__Your task__. Going down the listing below, print exactly each line from the one with "left shoulder: (324, 178)" up to and including the one with "right shoulder: (129, 175)", and skip the rest.

● ● ● ● ● ● ●

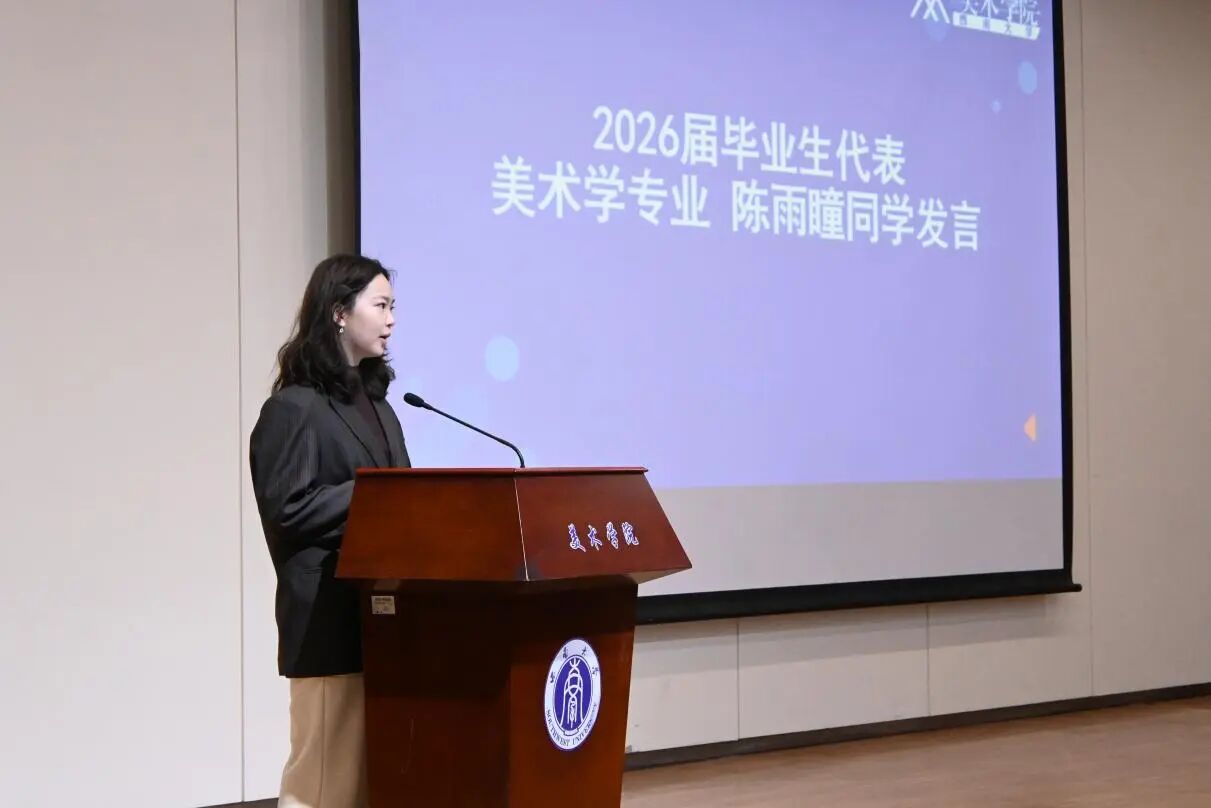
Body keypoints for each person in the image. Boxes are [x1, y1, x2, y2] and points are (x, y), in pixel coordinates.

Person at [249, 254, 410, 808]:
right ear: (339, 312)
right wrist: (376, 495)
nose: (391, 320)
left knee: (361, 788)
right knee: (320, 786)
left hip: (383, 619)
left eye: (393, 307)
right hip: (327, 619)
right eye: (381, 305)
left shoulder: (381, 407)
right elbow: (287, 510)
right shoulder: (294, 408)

● ● ● ● ● ● ●

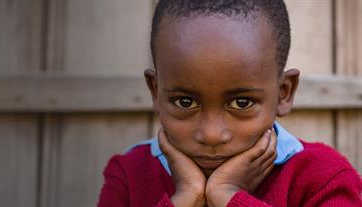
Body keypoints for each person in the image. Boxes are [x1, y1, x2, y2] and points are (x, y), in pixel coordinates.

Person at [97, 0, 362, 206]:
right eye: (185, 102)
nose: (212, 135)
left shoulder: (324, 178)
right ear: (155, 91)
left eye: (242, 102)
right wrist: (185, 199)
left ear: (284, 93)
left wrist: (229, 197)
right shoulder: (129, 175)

● ● ● ● ● ● ●

__Solution for this exercise__.
left shoulder: (324, 178)
right ear: (155, 91)
left eye: (242, 102)
right wrist: (185, 199)
left ear: (284, 93)
left wrist: (229, 197)
right shoulder: (129, 175)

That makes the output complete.